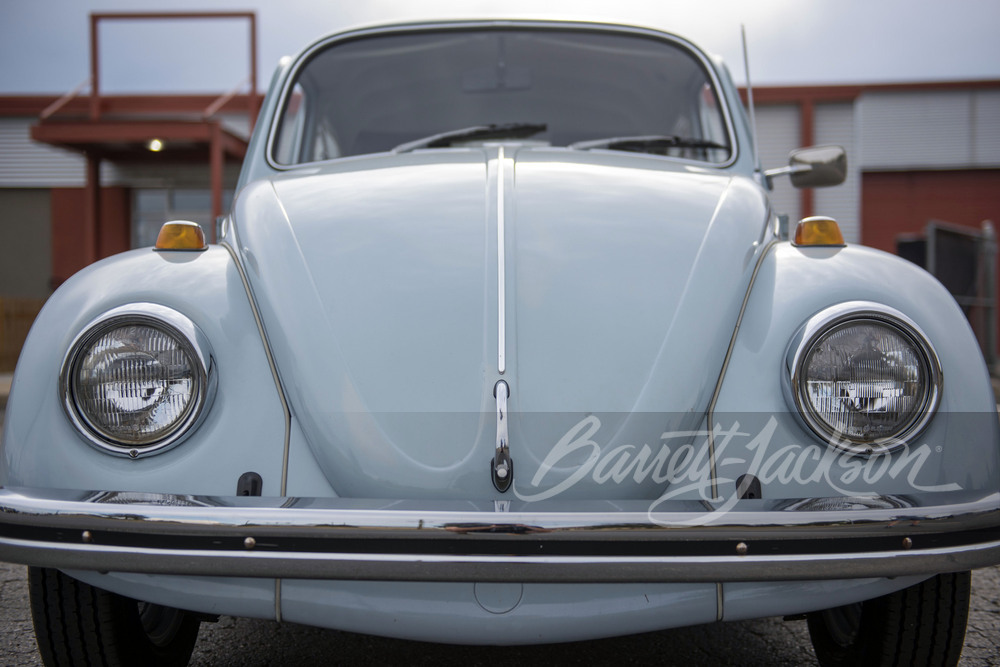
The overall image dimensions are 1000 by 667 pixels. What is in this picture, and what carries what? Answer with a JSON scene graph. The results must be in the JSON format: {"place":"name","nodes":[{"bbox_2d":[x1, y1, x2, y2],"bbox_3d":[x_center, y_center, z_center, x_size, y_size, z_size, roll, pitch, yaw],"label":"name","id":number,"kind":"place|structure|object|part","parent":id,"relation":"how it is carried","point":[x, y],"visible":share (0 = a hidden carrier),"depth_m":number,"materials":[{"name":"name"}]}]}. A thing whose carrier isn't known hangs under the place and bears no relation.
{"place":"outdoors","nodes":[
{"label":"outdoors","id":0,"kind":"place"},
{"bbox_2d":[0,76,997,364],"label":"building","id":1,"kind":"structure","parent":0,"point":[865,187],"depth_m":18.20,"materials":[{"name":"red"}]},
{"bbox_2d":[0,188,53,302],"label":"garage door","id":2,"kind":"structure","parent":1,"relation":"in","point":[26,193],"depth_m":17.80,"materials":[{"name":"grey"}]},
{"bbox_2d":[30,11,261,262],"bbox_3d":[-4.592,-1.946,16.692,2.995,4.415,3.202,0,1,2],"label":"metal canopy","id":3,"kind":"object","parent":1,"relation":"attached to","point":[253,35],"visible":0.7,"depth_m":16.38,"materials":[{"name":"red metal"}]},
{"bbox_2d":[146,138,165,151],"bbox_3d":[-4.288,-2.358,15.560,0.300,0.192,0.310,0,1,2],"label":"lamp","id":4,"kind":"object","parent":3,"relation":"attached to","point":[155,144],"visible":0.59,"depth_m":15.50,"materials":[{"name":"white"}]},
{"bbox_2d":[132,187,225,247],"bbox_3d":[-4.161,-1.119,16.749,1.574,1.936,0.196,0,1,2],"label":"window","id":5,"kind":"structure","parent":1,"relation":"in","point":[153,207],"depth_m":16.69,"materials":[{"name":"glass"}]},
{"bbox_2d":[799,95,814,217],"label":"red post","id":6,"kind":"object","parent":1,"relation":"attached to","point":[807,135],"visible":0.3,"depth_m":17.69,"materials":[{"name":"red metal"}]},
{"bbox_2d":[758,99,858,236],"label":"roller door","id":7,"kind":"structure","parent":1,"relation":"in","point":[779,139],"depth_m":16.06,"materials":[{"name":"metal"}]},
{"bbox_2d":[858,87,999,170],"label":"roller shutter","id":8,"kind":"object","parent":1,"relation":"in","point":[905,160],"visible":0.84,"depth_m":17.82,"materials":[{"name":"metal"}]},
{"bbox_2d":[863,168,999,355],"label":"garage door","id":9,"kind":"structure","parent":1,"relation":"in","point":[865,210],"depth_m":16.74,"materials":[{"name":"red"}]},
{"bbox_2d":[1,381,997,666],"label":"asphalt pavement","id":10,"kind":"structure","parent":0,"point":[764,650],"materials":[{"name":"grey asphalt"}]},
{"bbox_2d":[0,297,43,371],"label":"wooden fence","id":11,"kind":"object","parent":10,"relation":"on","point":[38,302],"visible":0.4,"depth_m":16.40,"materials":[{"name":"brown wood"}]},
{"bbox_2d":[0,10,999,666],"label":"car","id":12,"kind":"object","parent":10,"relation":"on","point":[856,288],"visible":0.91,"depth_m":2.55,"materials":[{"name":"metal"}]},
{"bbox_2d":[29,567,204,666],"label":"tire","id":13,"kind":"object","parent":12,"relation":"attached to","point":[57,574],"visible":0.35,"depth_m":2.60,"materials":[{"name":"black rubber"}]},
{"bbox_2d":[60,305,217,457],"bbox_3d":[-0.739,0.081,2.564,0.324,0.296,0.262,0,1,2],"label":"headlight","id":14,"kind":"object","parent":12,"relation":"attached to","point":[196,335],"visible":0.99,"depth_m":2.52,"materials":[{"name":"clear glass"}]},
{"bbox_2d":[153,220,206,252],"bbox_3d":[-0.811,-0.244,3.168,0.126,0.089,0.124,0,1,2],"label":"turn signal","id":15,"kind":"object","parent":12,"relation":"attached to","point":[188,245],"visible":0.96,"depth_m":3.12,"materials":[{"name":"orange plastic"}]},
{"bbox_2d":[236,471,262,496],"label":"bumper bracket grommet","id":16,"kind":"object","parent":12,"relation":"attached to","point":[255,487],"visible":0.52,"depth_m":2.35,"materials":[{"name":"black rubber"}]},
{"bbox_2d":[389,122,547,152],"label":"windshield wiper","id":17,"kind":"object","parent":12,"relation":"attached to","point":[454,133],"visible":0.75,"depth_m":4.39,"materials":[{"name":"black metal"}]},
{"label":"hood","id":18,"kind":"part","parent":12,"relation":"part of","materials":[{"name":"blue metal"}]},
{"bbox_2d":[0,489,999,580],"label":"bumper","id":19,"kind":"object","parent":12,"relation":"attached to","point":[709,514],"visible":0.97,"depth_m":2.14,"materials":[{"name":"silver metal"}]},
{"bbox_2d":[270,25,730,167],"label":"windshield","id":20,"kind":"object","parent":12,"relation":"in","point":[545,109],"visible":0.59,"depth_m":4.68,"materials":[{"name":"clear glass"}]},
{"bbox_2d":[490,380,512,491],"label":"hood handle","id":21,"kind":"object","parent":12,"relation":"attached to","point":[507,459],"visible":0.98,"depth_m":2.34,"materials":[{"name":"metal"}]},
{"bbox_2d":[569,135,727,157],"bbox_3d":[0.518,-0.680,4.511,0.663,0.113,0.403,0,1,2],"label":"windshield wiper","id":22,"kind":"object","parent":12,"relation":"attached to","point":[709,144],"visible":0.73,"depth_m":4.50,"materials":[{"name":"black metal"}]},
{"bbox_2d":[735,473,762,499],"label":"bumper bracket grommet","id":23,"kind":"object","parent":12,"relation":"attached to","point":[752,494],"visible":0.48,"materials":[{"name":"black rubber"}]},
{"bbox_2d":[740,25,759,163],"bbox_3d":[0.912,-0.814,4.577,0.015,0.634,0.099,0,1,2],"label":"antenna","id":24,"kind":"object","parent":12,"relation":"attached to","point":[748,82],"visible":0.68,"depth_m":4.56,"materials":[{"name":"metal"}]},
{"bbox_2d":[763,144,847,189],"bbox_3d":[1.156,-0.631,4.774,0.322,0.172,0.162,0,1,2],"label":"side mirror","id":25,"kind":"object","parent":12,"relation":"attached to","point":[820,164],"visible":0.88,"depth_m":4.72,"materials":[{"name":"silver"}]},
{"bbox_2d":[793,216,844,247],"bbox_3d":[0.796,-0.251,3.119,0.127,0.085,0.119,0,1,2],"label":"turn signal","id":26,"kind":"object","parent":12,"relation":"attached to","point":[832,222],"visible":0.96,"depth_m":3.08,"materials":[{"name":"orange plastic"}]},
{"bbox_2d":[782,303,941,452],"bbox_3d":[0.739,0.075,2.570,0.311,0.291,0.272,0,1,2],"label":"headlight","id":27,"kind":"object","parent":12,"relation":"attached to","point":[936,374],"visible":0.98,"depth_m":2.53,"materials":[{"name":"clear glass"}]},
{"bbox_2d":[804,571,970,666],"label":"tire","id":28,"kind":"object","parent":12,"relation":"attached to","point":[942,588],"visible":0.38,"depth_m":2.62,"materials":[{"name":"black rubber"}]},
{"bbox_2d":[899,220,999,367],"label":"metal gate","id":29,"kind":"structure","parent":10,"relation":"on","point":[930,240],"depth_m":13.93,"materials":[{"name":"grey metal"}]},
{"bbox_2d":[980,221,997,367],"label":"metal post","id":30,"kind":"object","parent":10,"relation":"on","point":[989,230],"visible":0.76,"depth_m":14.57,"materials":[{"name":"grey metal"}]},
{"bbox_2d":[0,0,999,93],"label":"sky","id":31,"kind":"structure","parent":0,"point":[801,74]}
]}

The task:
The answer should hold every entry exactly as given and no pictures at all.

Answer space:
The overall image dimensions are 1000 by 667 pixels. What is in this picture, and what carries what? Answer with a JSON scene graph. The results must be in the JSON format: {"place":"name","nodes":[{"bbox_2d":[x1, y1, x2, y2],"bbox_3d":[x_center, y_center, z_center, x_size, y_size, z_size, roll, pitch, yaw],"label":"name","id":number,"kind":"place|structure|object|part","parent":id,"relation":"how it is carried","point":[x, y],"visible":share (0 = a hidden carrier),"depth_m":number,"materials":[{"name":"name"}]}]}. A thing whose carrier isn't known hangs under the place and bears no relation.
{"place":"outdoors","nodes":[
{"label":"outdoors","id":0,"kind":"place"},
{"bbox_2d":[0,76,997,364],"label":"building","id":1,"kind":"structure","parent":0,"point":[865,187],"depth_m":18.20,"materials":[{"name":"red"}]},
{"bbox_2d":[0,188,53,302],"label":"garage door","id":2,"kind":"structure","parent":1,"relation":"in","point":[26,193],"depth_m":17.80,"materials":[{"name":"grey"}]},
{"bbox_2d":[30,11,261,262],"bbox_3d":[-4.592,-1.946,16.692,2.995,4.415,3.202,0,1,2],"label":"metal canopy","id":3,"kind":"object","parent":1,"relation":"attached to","point":[253,35],"visible":0.7,"depth_m":16.38,"materials":[{"name":"red metal"}]},
{"bbox_2d":[146,138,165,151],"bbox_3d":[-4.288,-2.358,15.560,0.300,0.192,0.310,0,1,2],"label":"lamp","id":4,"kind":"object","parent":3,"relation":"attached to","point":[155,144],"visible":0.59,"depth_m":15.50,"materials":[{"name":"white"}]},
{"bbox_2d":[132,187,225,247],"bbox_3d":[-4.161,-1.119,16.749,1.574,1.936,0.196,0,1,2],"label":"window","id":5,"kind":"structure","parent":1,"relation":"in","point":[153,207],"depth_m":16.69,"materials":[{"name":"glass"}]},
{"bbox_2d":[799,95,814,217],"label":"red post","id":6,"kind":"object","parent":1,"relation":"attached to","point":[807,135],"visible":0.3,"depth_m":17.69,"materials":[{"name":"red metal"}]},
{"bbox_2d":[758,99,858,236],"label":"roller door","id":7,"kind":"structure","parent":1,"relation":"in","point":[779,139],"depth_m":16.06,"materials":[{"name":"metal"}]},
{"bbox_2d":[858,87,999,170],"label":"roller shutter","id":8,"kind":"object","parent":1,"relation":"in","point":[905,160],"visible":0.84,"depth_m":17.82,"materials":[{"name":"metal"}]},
{"bbox_2d":[863,168,999,355],"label":"garage door","id":9,"kind":"structure","parent":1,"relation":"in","point":[865,210],"depth_m":16.74,"materials":[{"name":"red"}]},
{"bbox_2d":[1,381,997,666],"label":"asphalt pavement","id":10,"kind":"structure","parent":0,"point":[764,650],"materials":[{"name":"grey asphalt"}]},
{"bbox_2d":[0,297,43,371],"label":"wooden fence","id":11,"kind":"object","parent":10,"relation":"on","point":[38,302],"visible":0.4,"depth_m":16.40,"materials":[{"name":"brown wood"}]},
{"bbox_2d":[0,10,999,666],"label":"car","id":12,"kind":"object","parent":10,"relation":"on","point":[856,288],"visible":0.91,"depth_m":2.55,"materials":[{"name":"metal"}]},
{"bbox_2d":[29,567,204,666],"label":"tire","id":13,"kind":"object","parent":12,"relation":"attached to","point":[57,574],"visible":0.35,"depth_m":2.60,"materials":[{"name":"black rubber"}]},
{"bbox_2d":[60,305,217,457],"bbox_3d":[-0.739,0.081,2.564,0.324,0.296,0.262,0,1,2],"label":"headlight","id":14,"kind":"object","parent":12,"relation":"attached to","point":[196,335],"visible":0.99,"depth_m":2.52,"materials":[{"name":"clear glass"}]},
{"bbox_2d":[153,220,206,252],"bbox_3d":[-0.811,-0.244,3.168,0.126,0.089,0.124,0,1,2],"label":"turn signal","id":15,"kind":"object","parent":12,"relation":"attached to","point":[188,245],"visible":0.96,"depth_m":3.12,"materials":[{"name":"orange plastic"}]},
{"bbox_2d":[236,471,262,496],"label":"bumper bracket grommet","id":16,"kind":"object","parent":12,"relation":"attached to","point":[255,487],"visible":0.52,"depth_m":2.35,"materials":[{"name":"black rubber"}]},
{"bbox_2d":[389,122,547,152],"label":"windshield wiper","id":17,"kind":"object","parent":12,"relation":"attached to","point":[454,133],"visible":0.75,"depth_m":4.39,"materials":[{"name":"black metal"}]},
{"label":"hood","id":18,"kind":"part","parent":12,"relation":"part of","materials":[{"name":"blue metal"}]},
{"bbox_2d":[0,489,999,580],"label":"bumper","id":19,"kind":"object","parent":12,"relation":"attached to","point":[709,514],"visible":0.97,"depth_m":2.14,"materials":[{"name":"silver metal"}]},
{"bbox_2d":[270,25,730,167],"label":"windshield","id":20,"kind":"object","parent":12,"relation":"in","point":[545,109],"visible":0.59,"depth_m":4.68,"materials":[{"name":"clear glass"}]},
{"bbox_2d":[490,380,512,491],"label":"hood handle","id":21,"kind":"object","parent":12,"relation":"attached to","point":[507,459],"visible":0.98,"depth_m":2.34,"materials":[{"name":"metal"}]},
{"bbox_2d":[569,135,727,157],"bbox_3d":[0.518,-0.680,4.511,0.663,0.113,0.403,0,1,2],"label":"windshield wiper","id":22,"kind":"object","parent":12,"relation":"attached to","point":[709,144],"visible":0.73,"depth_m":4.50,"materials":[{"name":"black metal"}]},
{"bbox_2d":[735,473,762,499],"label":"bumper bracket grommet","id":23,"kind":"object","parent":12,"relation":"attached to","point":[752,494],"visible":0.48,"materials":[{"name":"black rubber"}]},
{"bbox_2d":[740,25,759,163],"bbox_3d":[0.912,-0.814,4.577,0.015,0.634,0.099,0,1,2],"label":"antenna","id":24,"kind":"object","parent":12,"relation":"attached to","point":[748,82],"visible":0.68,"depth_m":4.56,"materials":[{"name":"metal"}]},
{"bbox_2d":[763,144,847,189],"bbox_3d":[1.156,-0.631,4.774,0.322,0.172,0.162,0,1,2],"label":"side mirror","id":25,"kind":"object","parent":12,"relation":"attached to","point":[820,164],"visible":0.88,"depth_m":4.72,"materials":[{"name":"silver"}]},
{"bbox_2d":[793,216,844,247],"bbox_3d":[0.796,-0.251,3.119,0.127,0.085,0.119,0,1,2],"label":"turn signal","id":26,"kind":"object","parent":12,"relation":"attached to","point":[832,222],"visible":0.96,"depth_m":3.08,"materials":[{"name":"orange plastic"}]},
{"bbox_2d":[782,303,941,452],"bbox_3d":[0.739,0.075,2.570,0.311,0.291,0.272,0,1,2],"label":"headlight","id":27,"kind":"object","parent":12,"relation":"attached to","point":[936,374],"visible":0.98,"depth_m":2.53,"materials":[{"name":"clear glass"}]},
{"bbox_2d":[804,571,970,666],"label":"tire","id":28,"kind":"object","parent":12,"relation":"attached to","point":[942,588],"visible":0.38,"depth_m":2.62,"materials":[{"name":"black rubber"}]},
{"bbox_2d":[899,220,999,367],"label":"metal gate","id":29,"kind":"structure","parent":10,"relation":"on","point":[930,240],"depth_m":13.93,"materials":[{"name":"grey metal"}]},
{"bbox_2d":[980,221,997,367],"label":"metal post","id":30,"kind":"object","parent":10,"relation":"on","point":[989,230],"visible":0.76,"depth_m":14.57,"materials":[{"name":"grey metal"}]},
{"bbox_2d":[0,0,999,93],"label":"sky","id":31,"kind":"structure","parent":0,"point":[801,74]}
]}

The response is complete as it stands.